(Stored data entries)
BEGIN

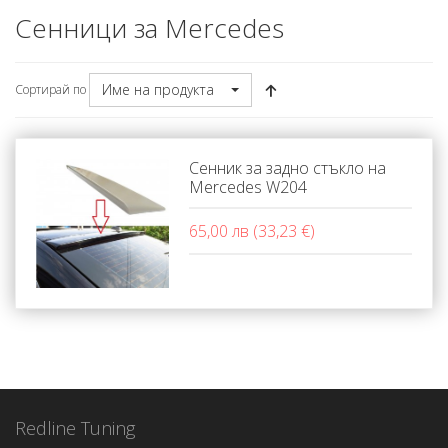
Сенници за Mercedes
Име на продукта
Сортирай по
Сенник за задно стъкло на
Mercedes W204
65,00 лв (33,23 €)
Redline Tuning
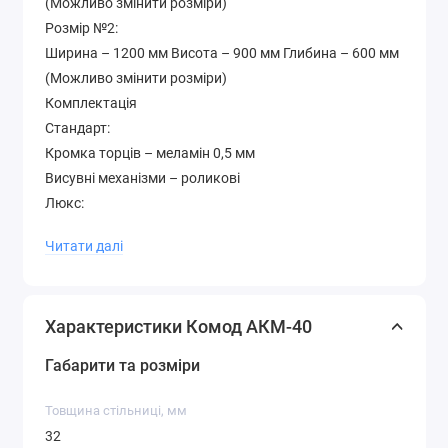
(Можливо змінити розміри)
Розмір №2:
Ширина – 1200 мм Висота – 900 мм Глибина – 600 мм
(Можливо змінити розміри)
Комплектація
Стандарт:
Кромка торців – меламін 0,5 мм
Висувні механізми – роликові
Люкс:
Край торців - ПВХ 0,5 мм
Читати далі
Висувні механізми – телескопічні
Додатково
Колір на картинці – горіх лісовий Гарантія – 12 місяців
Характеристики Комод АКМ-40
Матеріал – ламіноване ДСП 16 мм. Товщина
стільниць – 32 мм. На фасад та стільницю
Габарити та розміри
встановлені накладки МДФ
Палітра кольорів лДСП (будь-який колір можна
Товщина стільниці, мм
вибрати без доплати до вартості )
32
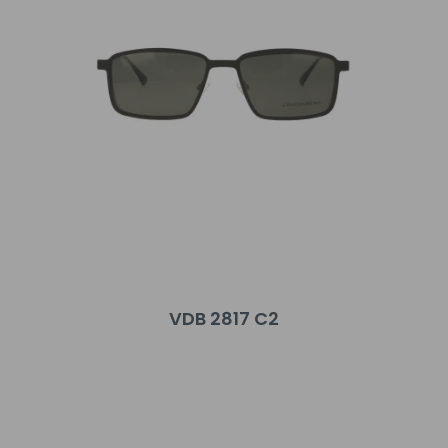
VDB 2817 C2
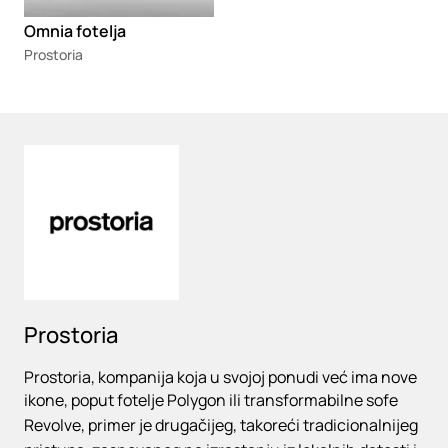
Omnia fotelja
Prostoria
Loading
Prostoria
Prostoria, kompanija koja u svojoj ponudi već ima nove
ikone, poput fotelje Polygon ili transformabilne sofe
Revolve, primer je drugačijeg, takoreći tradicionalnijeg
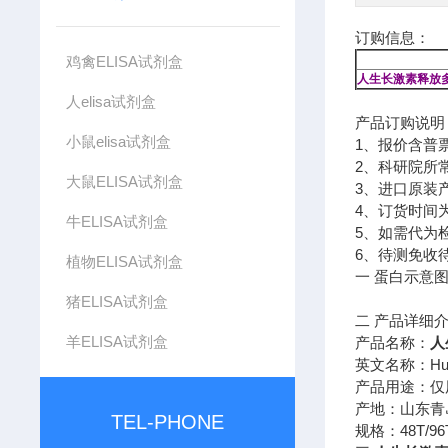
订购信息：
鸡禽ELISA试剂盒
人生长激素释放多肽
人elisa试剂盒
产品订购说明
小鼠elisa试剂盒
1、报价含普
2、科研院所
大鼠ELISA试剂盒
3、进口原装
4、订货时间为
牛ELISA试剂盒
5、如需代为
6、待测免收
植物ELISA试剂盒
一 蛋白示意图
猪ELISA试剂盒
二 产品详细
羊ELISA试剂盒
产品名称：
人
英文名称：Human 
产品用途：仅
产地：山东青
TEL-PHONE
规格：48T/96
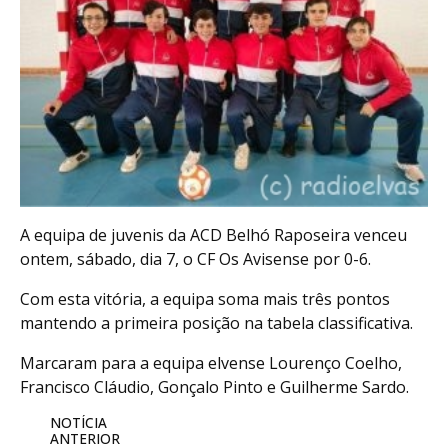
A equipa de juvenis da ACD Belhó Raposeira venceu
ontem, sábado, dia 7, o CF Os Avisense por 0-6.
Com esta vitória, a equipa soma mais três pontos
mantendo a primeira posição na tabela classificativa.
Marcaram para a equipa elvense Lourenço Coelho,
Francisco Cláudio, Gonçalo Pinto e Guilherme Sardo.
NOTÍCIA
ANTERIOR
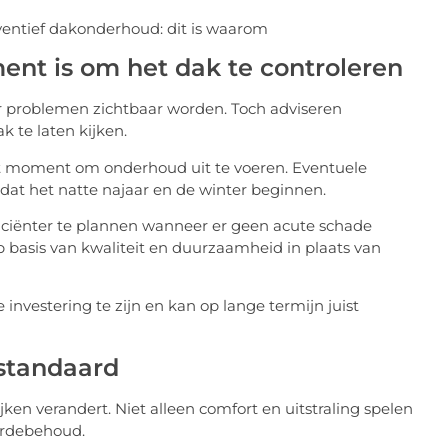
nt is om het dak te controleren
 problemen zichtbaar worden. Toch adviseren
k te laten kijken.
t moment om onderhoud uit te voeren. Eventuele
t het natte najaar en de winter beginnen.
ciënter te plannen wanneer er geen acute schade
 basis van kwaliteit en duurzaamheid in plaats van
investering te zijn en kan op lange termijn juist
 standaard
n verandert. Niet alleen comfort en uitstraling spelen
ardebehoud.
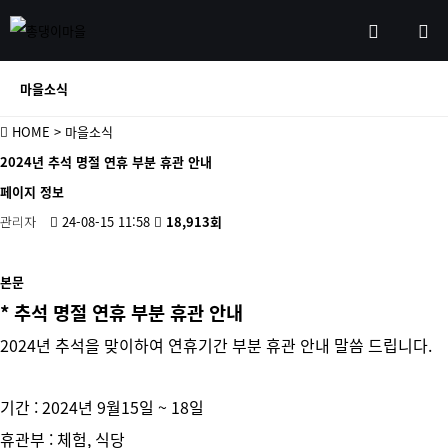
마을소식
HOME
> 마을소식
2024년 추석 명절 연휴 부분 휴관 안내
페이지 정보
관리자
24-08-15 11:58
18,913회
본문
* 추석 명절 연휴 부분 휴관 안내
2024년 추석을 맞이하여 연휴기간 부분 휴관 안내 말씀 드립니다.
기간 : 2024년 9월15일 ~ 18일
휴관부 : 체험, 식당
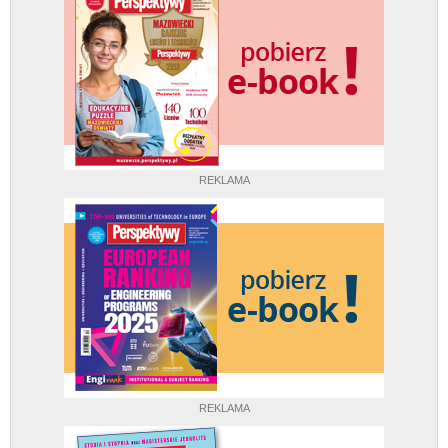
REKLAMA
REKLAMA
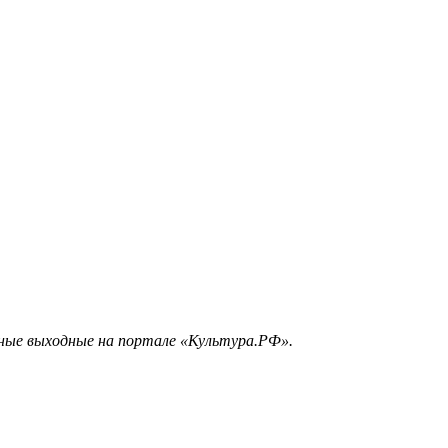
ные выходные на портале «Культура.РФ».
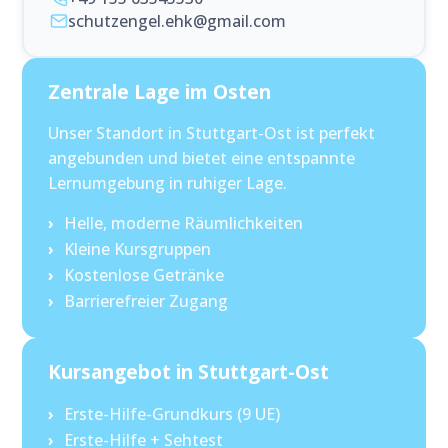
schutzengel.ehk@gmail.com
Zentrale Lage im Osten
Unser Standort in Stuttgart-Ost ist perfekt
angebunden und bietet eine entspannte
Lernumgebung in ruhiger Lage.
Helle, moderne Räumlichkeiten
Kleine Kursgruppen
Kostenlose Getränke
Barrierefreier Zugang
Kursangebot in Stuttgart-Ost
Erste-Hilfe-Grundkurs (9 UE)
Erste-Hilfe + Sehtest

END
BEGIN

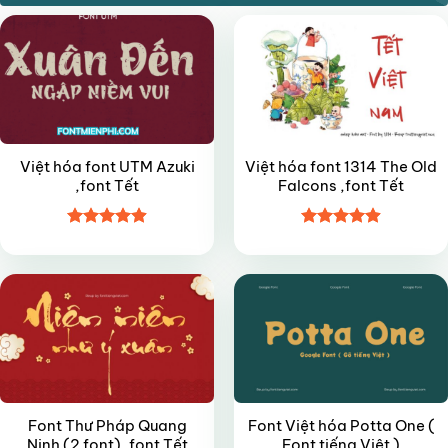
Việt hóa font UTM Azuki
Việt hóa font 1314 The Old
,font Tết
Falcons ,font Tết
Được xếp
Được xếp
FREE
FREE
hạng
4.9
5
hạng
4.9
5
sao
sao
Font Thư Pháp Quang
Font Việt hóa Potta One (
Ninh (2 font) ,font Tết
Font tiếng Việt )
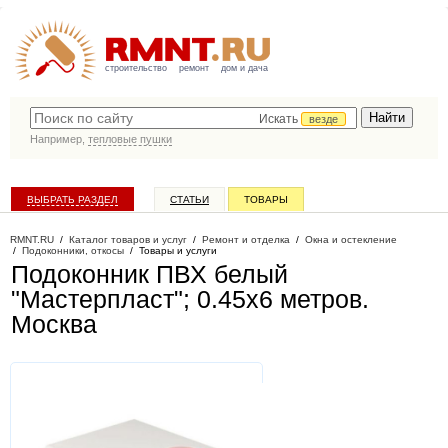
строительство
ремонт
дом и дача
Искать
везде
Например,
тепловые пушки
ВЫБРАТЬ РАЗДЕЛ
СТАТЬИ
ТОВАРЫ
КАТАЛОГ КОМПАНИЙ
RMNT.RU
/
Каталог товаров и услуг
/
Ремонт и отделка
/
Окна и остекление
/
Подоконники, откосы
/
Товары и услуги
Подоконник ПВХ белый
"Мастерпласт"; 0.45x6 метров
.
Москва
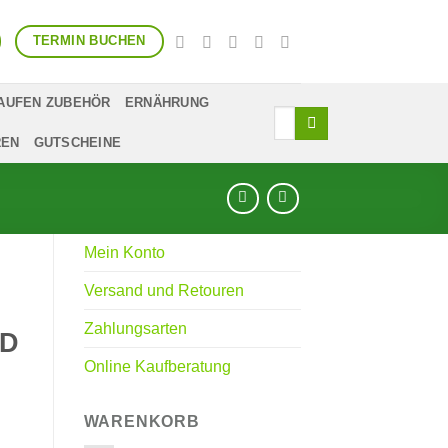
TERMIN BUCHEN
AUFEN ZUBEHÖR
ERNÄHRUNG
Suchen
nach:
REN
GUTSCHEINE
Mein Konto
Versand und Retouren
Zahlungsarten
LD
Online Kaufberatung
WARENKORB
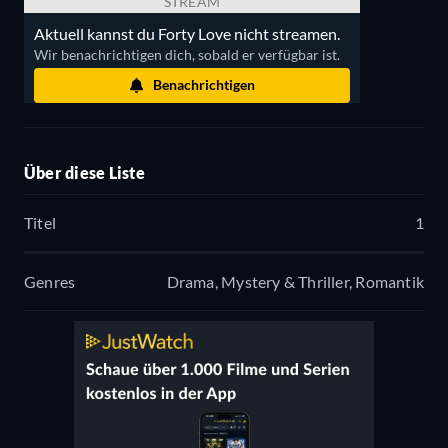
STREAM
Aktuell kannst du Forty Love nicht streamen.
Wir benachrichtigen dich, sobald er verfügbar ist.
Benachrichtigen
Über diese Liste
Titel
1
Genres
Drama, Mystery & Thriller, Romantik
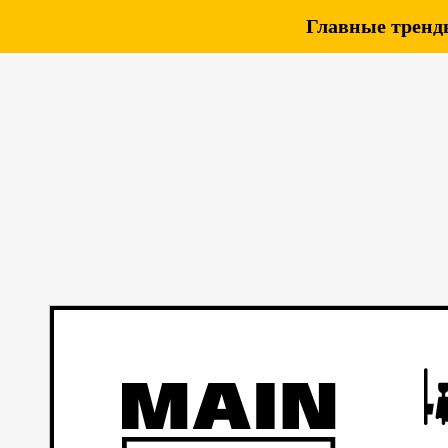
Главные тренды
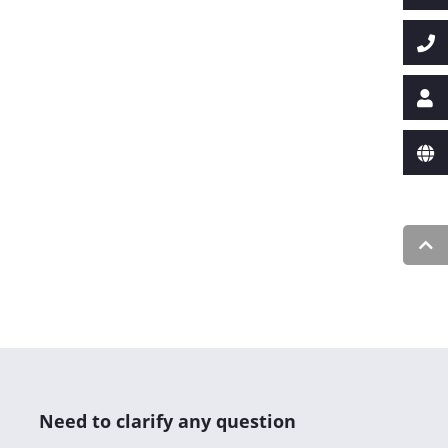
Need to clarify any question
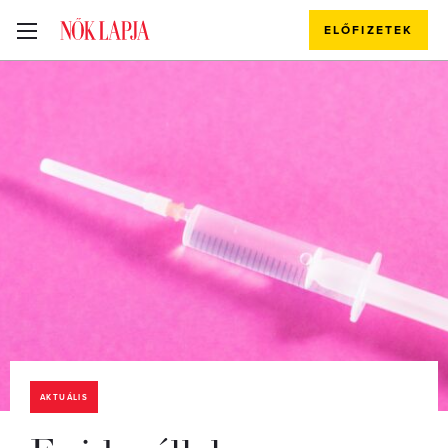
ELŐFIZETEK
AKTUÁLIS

END

#### How to complete this task:
Would you output only the span of the records above that opens with the line containing "2024년 추석을 맞이하여 연휴기간 부분 휴관 안내 말씀 드립니다." and closes with the line containing "Helle, moderne Räumlichkeiten", ends included and pictures dropped?

#### Task output:
2024년 추석을 맞이하여 연휴기간 부분 휴관 안내 말씀 드립니다.
기간 : 2024년 9월15일 ~ 18일
휴관부 : 체험, 식당
REKLAMA
REKLAMA
ные выходные на портале «Культура.РФ».
schutzengel.ehk@gmail.com
Zentrale Lage im Osten
Unser Standort in Stuttgart-Ost ist perfekt
angebunden und bietet eine entspannte
Lernumgebung in ruhiger Lage.
Helle, moderne Räumlichkeiten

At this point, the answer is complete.